De la créativité pour investiguer
On l’a vu, un bon investigateur doit faire preuve de rigueur et de méthode. Voilà pour la théorie. Reste maintenant à lui de faire preuve de créativité pour créer du renseignement en croisant des données. La vidéo « capture the flag » est en cela un modèle du genre (quoi qu’on pense de l’idéologie des types en question).
Deux points distinguent alors un bon investigateur :
- Sa capacité à exploiter au mieux les éléments de base dont il dispose pour trouver de nouvelles informations. Exemple : à partir d’une adresse email, quels sont tous les éléments auxquels il est possible d’accéder ? Dans le cas de la vidéo « capture the flag », l’analyse du lever et coucher du soleil permet de délimiter grossièrement une zone géographique, puis l’analyse d’un site spécialisé sur le trafic aérien permet de délimiter quelques dizaines de zones de plus petite envergure.
- Sa capacité à élaborer un chemin de collecte d’informations lui permettant de trouver ce qu’il cherche. À partir d’une information A de base, il n’est parfois pas possible d’accéder à une information C. En revanche, A peut mener à une information B, puis B mener à C.
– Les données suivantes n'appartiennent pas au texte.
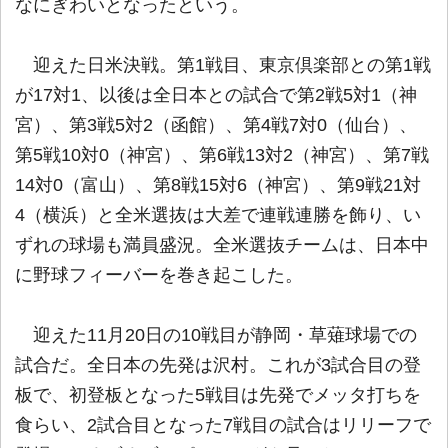
なにぎわいとなったという。
迎えた日米決戦。第1戦目、東京倶楽部との第1戦
が17対1、以後は全日本との試合で第2戦5対1（神
宮）、第3戦5対2（函館）、第4戦7対0（仙台）、
第5戦10対0（神宮）、第6戦13対2（神宮）、第7戦
14対0（富山）、第8戦15対6（神宮）、第9戦21対
4（横浜）と全米選抜は大差で連戦連勝を飾り、い
ずれの球場も満員盛況。全米選抜チームは、日本中
に野球フィーバーを巻き起こした。
迎えた11月20日の10戦目が静岡・草薙球場での
試合だ。全日本の先発は沢村。これが3試合目の登
板で、初登板となった5戦目は先発でメッタ打ちを
食らい、2試合目となった7戦目の試合はリリーフで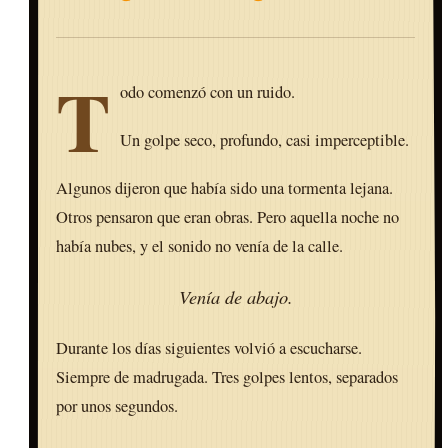
T
odo comenzó con un ruido.
Un golpe seco, profundo, casi imperceptible.
Algunos dijeron que había sido una tormenta lejana.
Otros pensaron que eran obras. Pero aquella noche no
había nubes, y el sonido no venía de la calle.
Venía de abajo.
Durante los días siguientes volvió a escucharse.
Siempre de madrugada. Tres golpes lentos, separados
por unos segundos.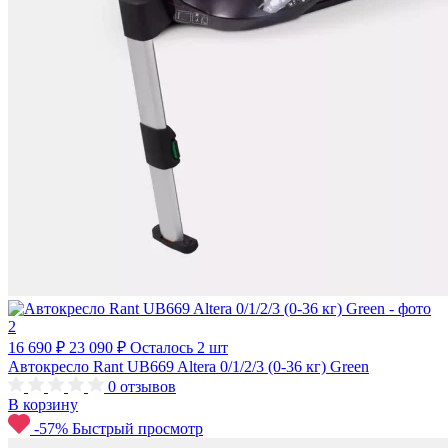
16 690 ₽
23 090 ₽
Осталось 2 шт
Автокресло Rant UB669 Altera 0/1/2/3 (0-36 кг) Green
0
отзывов
В корзину
-57%
Быстрый просмотр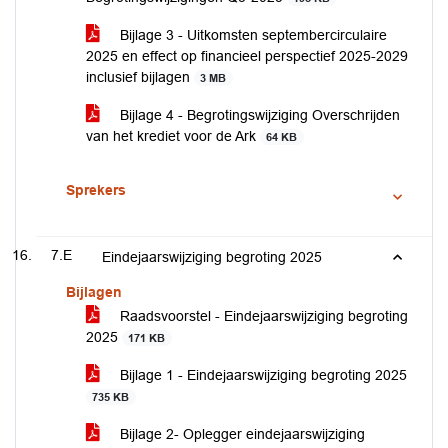
Bijlage 3 - Uitkomsten septembercirculaire
2025 en effect op financieel perspectief 2025-2029
inclusief bijlagen
3 MB
Bijlage 4 - Begrotingswijziging Overschrijden
van het krediet voor de Ark
64 KB
Sprekers
7.E
Eindejaarswijziging begroting 2025
Bijlagen
Raadsvoorstel - Eindejaarswijziging begroting
2025
171 KB
Bijlage 1 - Eindejaarswijziging begroting 2025
735 KB
Bijlage 2- Oplegger eindejaarswijziging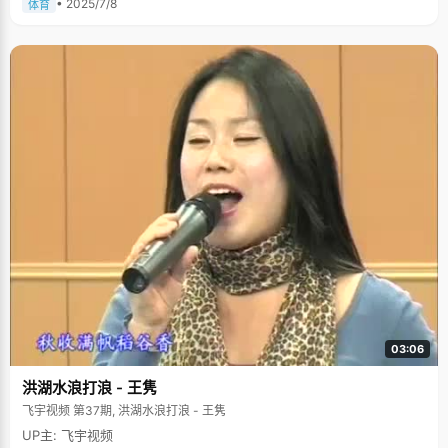
• 2025/7/8
体育
03:06
洪湖水浪打浪 - 王隽
飞宇视频 第37期, 洪湖水浪打浪 - 王隽
UP主: 飞宇视频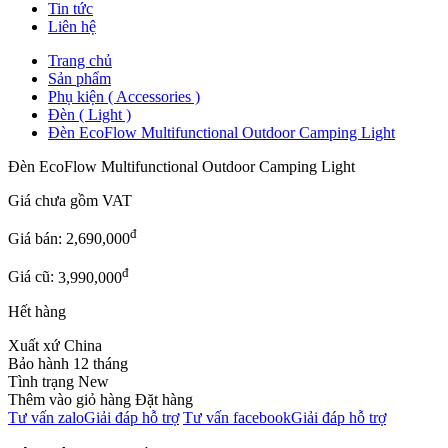
Tin tức
Liên hệ
Trang chủ
Sản phẩm
Phụ kiện ( Accessories )
Đèn ( Light )
Đèn EcoFlow Multifunctional Outdoor Camping Light
Đèn EcoFlow Multifunctional Outdoor Camping Light
Giá chưa gồm
VAT
đ
Giá bán:
2,690,000
đ
Giá cũ:
3,990,000
Hết hàng
Xuất xứ
China
Bảo hành
12 tháng
Tình trạng
New
Thêm vào giỏ hàng
Đặt hàng
Tư vấn zalo
Giải đáp hỗ trợ
Tư vấn facebook
Giải đáp hỗ trợ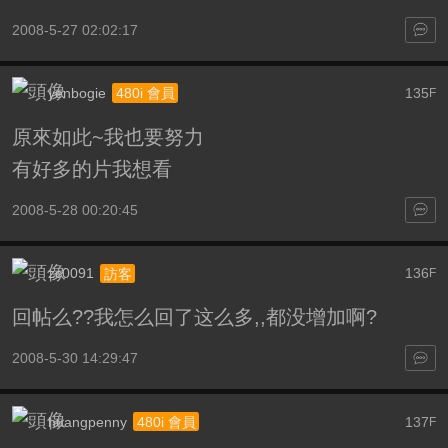
2008-5-27 02:02:17
yenbogie
135
480i 會員
F
原來如此~我也要努力
有好多的片我想看
2008-5-28 00:20:45
zc0091
136
訪客
F
回帖么??我怎么回了这么多,,都没增加啊?
2008-5-30 14:29:47
huangpenny
137
480i 會員
F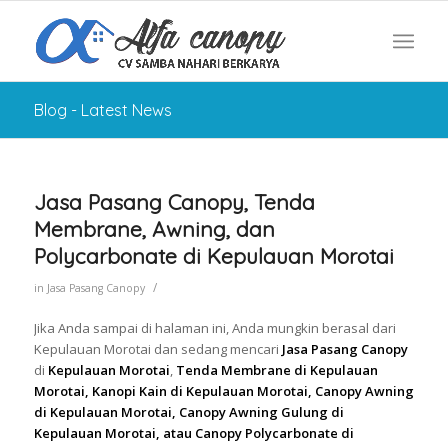
Blog - Latest News
Jasa Pasang Canopy, Tenda
Membrane, Awning, dan
Polycarbonate di Kepulauan Morotai
/
in
Jasa Pasang Canopy
Jika Anda sampai di halaman ini, Anda mungkin berasal dari
Kepulauan Morotai dan sedang mencari
Jasa Pasang Canopy
di
Kepulauan Morotai
,
Tenda Membrane di Kepulauan
Morotai, Kanopi Kain di Kepulauan Morotai, Canopy Awning
di Kepulauan Morotai, Canopy Awning Gulung di
Kepulauan Morotai, atau Canopy Polycarbonate di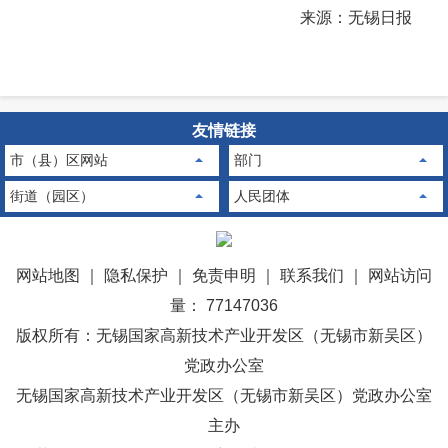
来源：无锡日报
友情链接
市（县）区网站
部门
街道（园区）
人民团体
网站地图
｜
隐私保护
｜
免责申明
｜
联系我们
｜
网站访问
量： 77147036
版权所有：无锡国家高新技术产业开发区（无锡市新吴区）
党政办公室
无锡国家高新技术产业开发区（无锡市新吴区）党政办公室
主办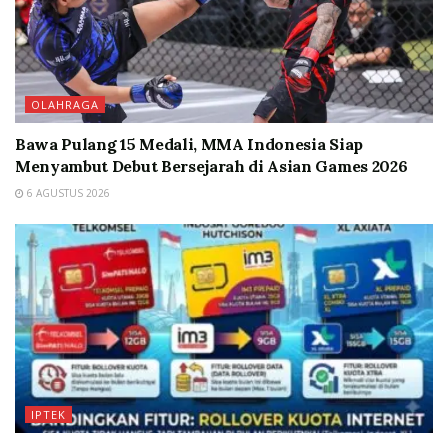
OLAHRAGA
Bawa Pulang 15 Medali, MMA Indonesia Siap
Menyambut Debut Bersejarah di Asian Games 2026
6 AGUSTUS 2026
IPTEK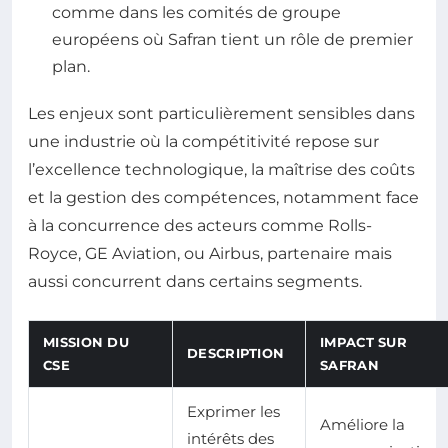
comme dans les comités de groupe
européens où Safran tient un rôle de premier
plan.
Les enjeux sont particulièrement sensibles dans
une industrie où la compétitivité repose sur
l’excellence technologique, la maîtrise des coûts
et la gestion des compétences, notamment face
à la concurrence des acteurs comme Rolls-
Royce, GE Aviation, ou Airbus, partenaire mais
aussi concurrent dans certains segments.
MISSION DU
IMPACT SUR
DESCRIPTION
CSE
SAFRAN
Exprimer les
Améliore la
intérêts des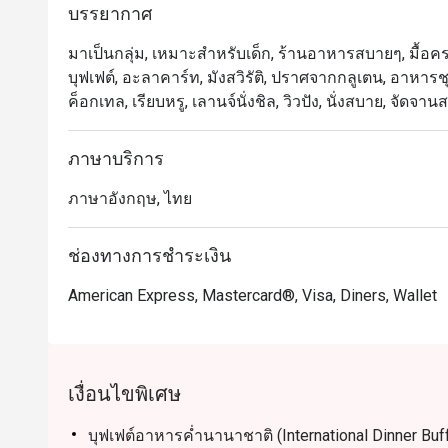
บรรยากาศ
และบริการที่เอาใจใส่ ขณะที่นักท่องเที่ยวหลงใหลในว
ใกล้สถานี BTS เจริญนคร

มาเป็นกลุ่ม, เหมาะสำหรับเด็ก, ร้านอาหารสบายๆ, มื้อครอ
บุฟเฟต์, อะลาคาร์ท, มังสวิรัติ, ปราศจากกลูเตน, อาหาร
การจองผ่านแอปหรือเว็บไซต์ Eatigo คือวิธีที่ชาญฉลาด
ค็อกเทล, เรียบหรู, เลานจ์นั่งชิล, วิวปัง, นั่งสบาย, จัด
ภาษาบริการ
ภาษาอังกฤษ, ไทย
ช่องทางการชำระเงิน
American Express, Mastercard®, Visa, Diners, Wallet
เงื่อนไขพิเศษ
บุฟเฟต์อาหารค่ำนานาชาติ (International Dinner Buf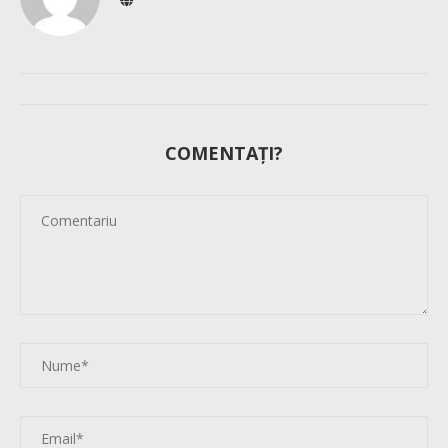
COMENTAȚI?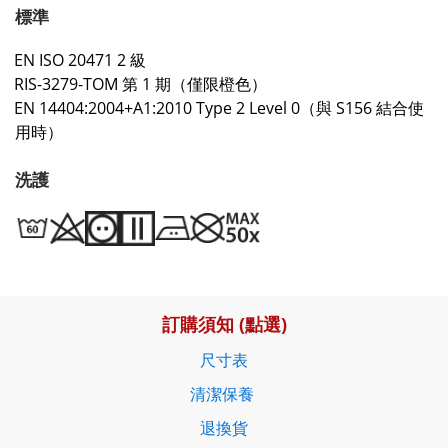
標準
EN ISO 20471 2 級
RIS-3279-TOM 第 1 期（僅限橙色）
EN 14404:2004+A1:2010 Type 2 Level 0（與 S156 結合使
用時）
洗護
訂購須知 (點選)
尺寸表
清潔保養
退換貨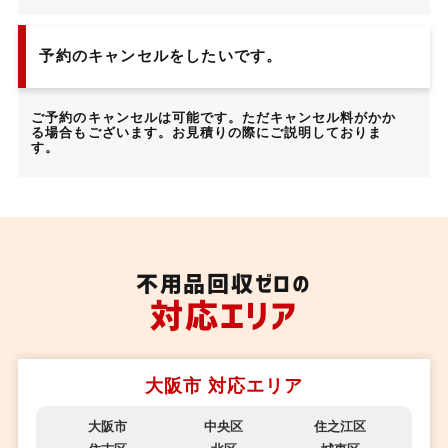
予約のキャンセルをしたいです。
ご予約のキャンセルは可能です。ただキャンセル料がかか
る場合もございます。お見積りの際にご説明しておりま
す。
不用品回収ゼロの
対応エリア
大阪市 対応エリア
大阪市
中央区
住之江区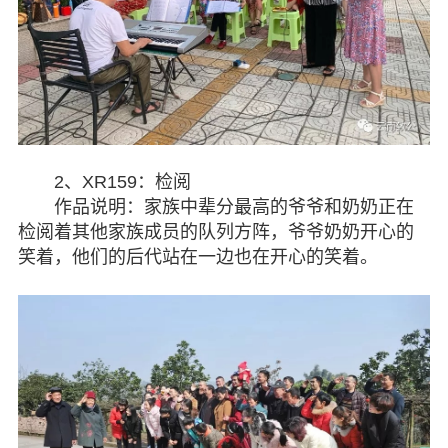
七彩云南
2、XR159：检阅
作品说明：家族中辈分最高的爷爷和奶奶正在
检阅着其他家族成员的队列方阵，爷爷奶奶开心的
笑着，他们的后代站在一边也在开心的笑着。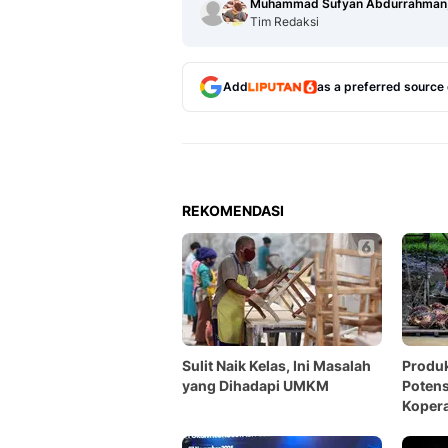
Muhammad Sufyan Abdurrahman,
Tim Redaksi
Add
as a preferred source
REKOMENDASI
Sulit Naik Kelas, Ini Masalah
Produk
yang Dihadapi UMKM
Potens
Kopera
Imaginons par exemple qu’il faille identifier le profil Facebook d’un individu connu mais utilisant sur le réseau social un pseudonyme. L’investigateur va prendre le chemin à l’envers et se demander : quelle information me faut-il pour trouver le compte Facebook ? En l’occurrence, une adresse email pourrait le permettre. Il s’agit alors de se demander comment trouver cette adresse. Via un CV partagé en ligne ? Une présentation sur Slideshare ? LinkedIn ? L’exemple est assez basique mais certains schémas peuvent être beaucoup plus élaborés.
En résumé…
Au final, la qualité d’un bon chercheur réside moins dans sa connaissance intrinsèque d’une multitude d’outils que dans sa capacité à tirer profit au maximum des informations dont il dispose et à établir des connexions entre elles pour en recueillir de nouvelles. Bien évidemment, plus un chercheur maîtrise d’outils, plus il aura de chance de trouver ce qu’il cherche. À cette connaissance et cette capacité de créativité doit s’ajouter une certaine rigueur méthodologique indispensable pour ne pas se perdre. Pour reprendre la conclusion de cet article d’OSINT Essentials : « Votre cerveau sera toujours votre meilleur atout. Utilisez-le ».